To provide the digital view of the complete slide in context, several new technologies have been merged to the Image Archive using Whole Slide Imaging. Whole Slide images are digital images of the entire block face or slide. These digitized images are captured, compressed and viewed on any browser over the internet. The digital image allows users to view entire microscopic images at any magnification on their monitor. The images are captured with the ScanScope (AperioTech Inc., Vista, CA, USA) in approximately 3–5 min at a resolution of 50,000 dpi, producing 8–20 Gb of raw data. To make the images accessible to the community, the images are processed with the Zoomify compression algorithm which results in a 200–300 Mb image that can be viewed with a standard web browser using a Flash6 plug-in.
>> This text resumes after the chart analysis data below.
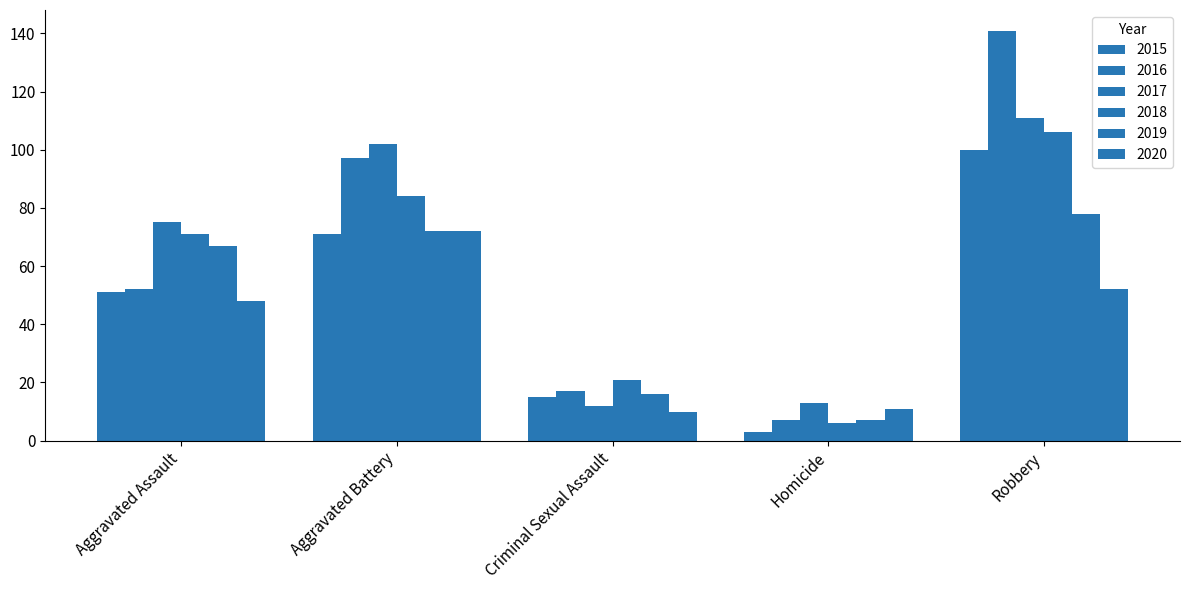

List the series in order of their peak value, highest first.

2016, 2017, 2018, 2015, 2019, 2020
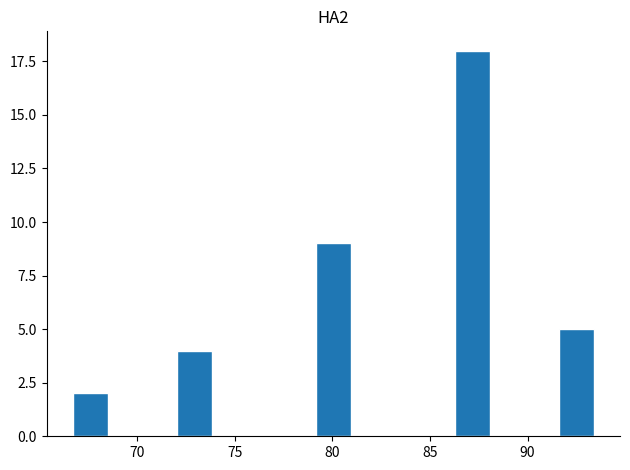

Read against the x-axis, roughly where is the centre of the tallest bar?

87.0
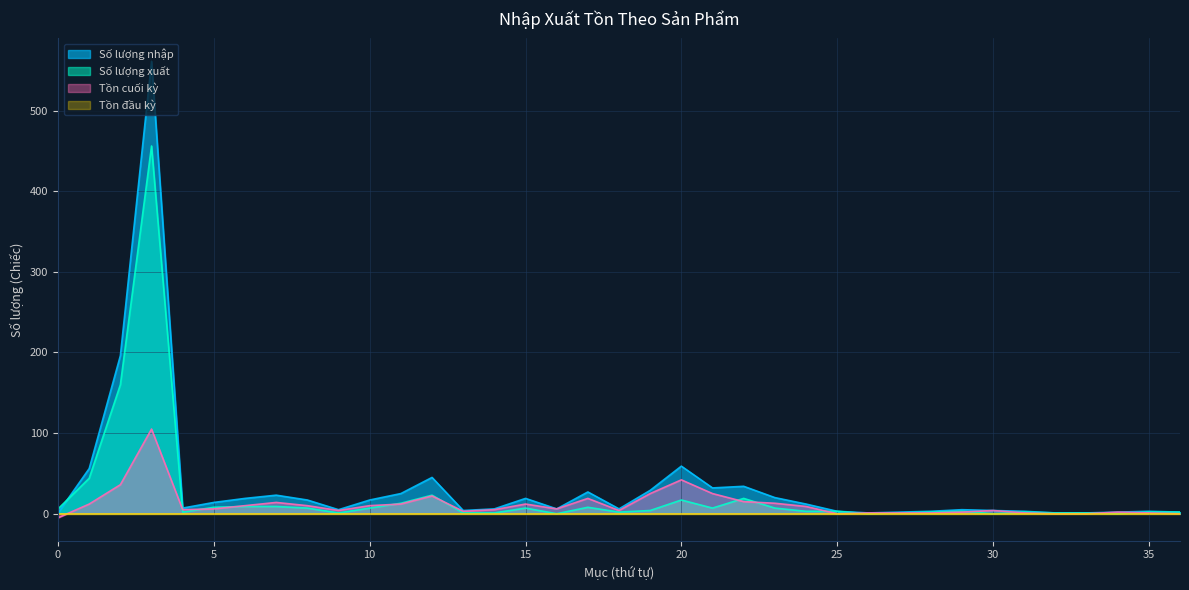

True or false: Số lượng nhập and Số lượng xuất cross at least once.

True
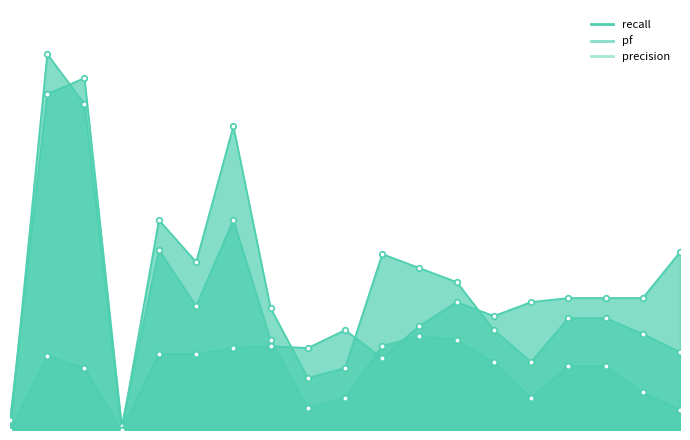

At which category is the sum across all series the highest?

1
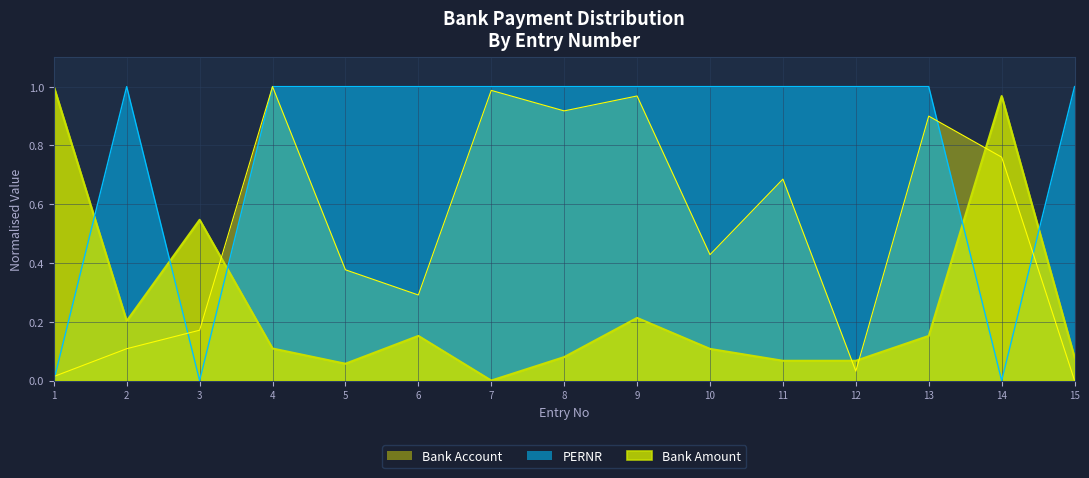

Reading right to left, what are all the values shown in this chart?

Bank Amount: 15=0.1	14=1.0	13=0.2	12=0.1	11=0.1	10=0.1	9=0.2	8=0.1	7=0.0	6=0.2	5=0.1	4=0.1	3=0.5	2=0.2	1=1.0
PERNR: 15=1.0	14=0.0	13=1.0	12=1.0	11=1.0	10=1.0	9=1.0	8=1.0	7=1.0	6=1.0	5=1.0	4=1.0	3=0.0	2=1.0	1=0.0
Bank Account: 15=0.0	14=0.8	13=0.9	12=0.0	11=0.7	10=0.4	9=1.0	8=0.9	7=1.0	6=0.3	5=0.4	4=1.0	3=0.2	2=0.1	1=0.0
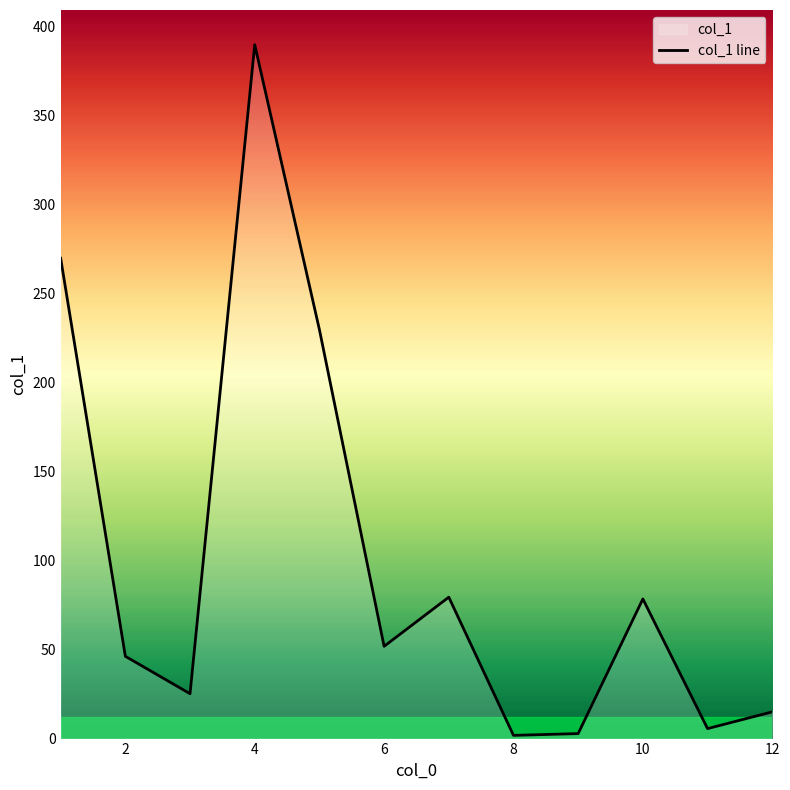

How many interior local valleys (lower than both neighbors) does the data have?

4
The plug-in only downloads the pixels required to render the view requested by the user (approximately 75 kb/view).

The images can be annotated with layers that point to specific features in the image allowing users to easily navigate to selected points of interest within a slide while still being able to maneuver the entire slide. Examples of these images can be viewed online http://imagearchive.compmed.ucdavis.edu webcite.

Telepathology

The full capabilities of the Zoomify system, have been exploited by combining the Whole Slide Imaging with a Telepathology Conferencing Tool that allows multiple simultaneous users to view the same slide in session becoming a virtual multi-headed microscope. A number of users can view, manipulate, and annotate a single image and share their perspective utilizing the application's voice conferencing system (voice over). A preselected Moderator controls the conference using a baton-passing utility that limits the number of users who can manipulate the image at any given time. This system allows pathologists to practice within a virtual world-wide group, gathering expert opinions from widely dispersed locations. Every investigator will have access to appropriate experts.